Map from 1951 showing the change in river course resulting from Jackson Road Bridge...


I paddled along the original but now cut-off channel from the suspected Shaker bridge for about 600 feet to a good spot for landing where a dry swale meets the river.  Walking back towards the Shaker Bridge I came across these old timbers laying on the ground...
I'm no expert but I believe they're the remains of trestles possibly from an upriver bridge that got "carried away" and ended up here?  The 3/4" diameter drift bolts can be seen running through the cross piece and into the piles.  Apparently bridges being carried away was a regular occurrence back in the 1800s.  In the book History of the Town of Lancaster Rev. Abijah P. Marvin wrote "The bridges, however, were a continual cause of expense.  Almost every unusual rise of water washed away causeways, and sluiceways, while every great flood bore off one or more of the large bridges."
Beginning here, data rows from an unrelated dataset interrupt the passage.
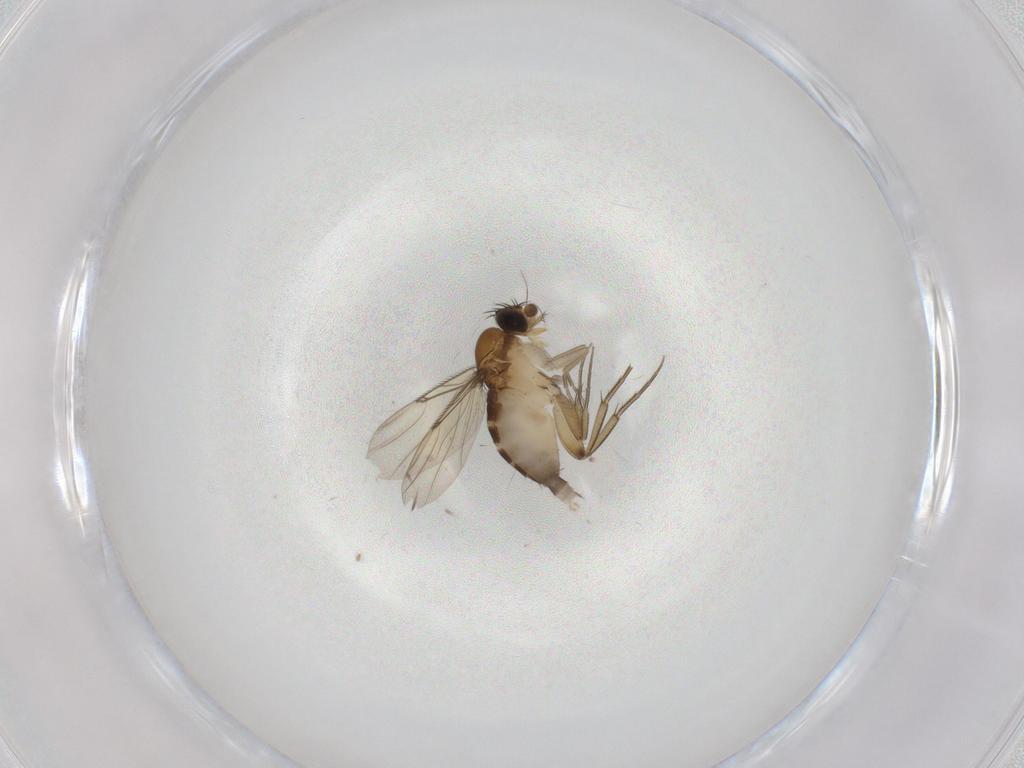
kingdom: Animalia
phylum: Arthropoda
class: Insecta
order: Diptera
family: Phoridae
After poking around a bit I headed back upriver and caused a bit of a ruckus while in the vicinity of this active osprey nest...
The osprey in the tree above the nest alerted all other ospreys to my presence.  The occupied nest can be seen in the center bottom of the photo.  A closer look...

Once past the nest I began looking for a fourth bridge mentioned by Nourse's History of the Town of Harvard..."A fourth bridge, that of the Union Turnpike Company, between 1805 and 1818 spanned the stream about halfway between White's and Wilds's.  This was twice ruined by freshets, and the traffic over the turnpike did not warrant the expense of rebuilding."  That combined with the fact it was laid out "in an almost straight line, paying no attention to grades" resulted in it losing considerable traffic to another turnpike with easier grades.

This map from History of the Town of Lancaster shows the turnpike's route approaching the river from the west...

In wanting to confirm the bridge's location I went ashore on the Harvard side and followed the Riverside Trail to where it meets the Turnpike Trail.

Map from Oxbow National Wildlife Refuge Recreation and Trail Guide...

Photo of trail marker nearest the bridge abutment...

The view eastward from the river...

I try to imagine the Union Turnpike when it enjoyed a brief heyday after being built, and was described as follows in History of the Town of Harvard by Nourse "The roadway was laid out in December, 1805, and furnished one link in a direct thoroughfare between Albany, Greenfield, Brattleborough, and Boston, joining the Cambridge and Concord pike with the Fifth Massachusetts Turnpike at Leominster.  The traffic over the latter was then very great, carried on by a procession of heavily laden wagons bearing freights of country produce to the city markets and returning with assorted merchandise for the village stores.  From forty to fifty such wagons daily traversed the main road, averaging a freight of at least a ton each."  Once on the river's east side those wagons would begin a slow and steady climb up Makamachekamuck's Hill (aka Prospect Hill).

I wasn't able to find any trace of the bridge or its abutments within the river.  The air, however, was filled with birdsong on a fine June day, only occasionally interrupted by bursts of machine-gun fire from the Fort Devens training center just across the river.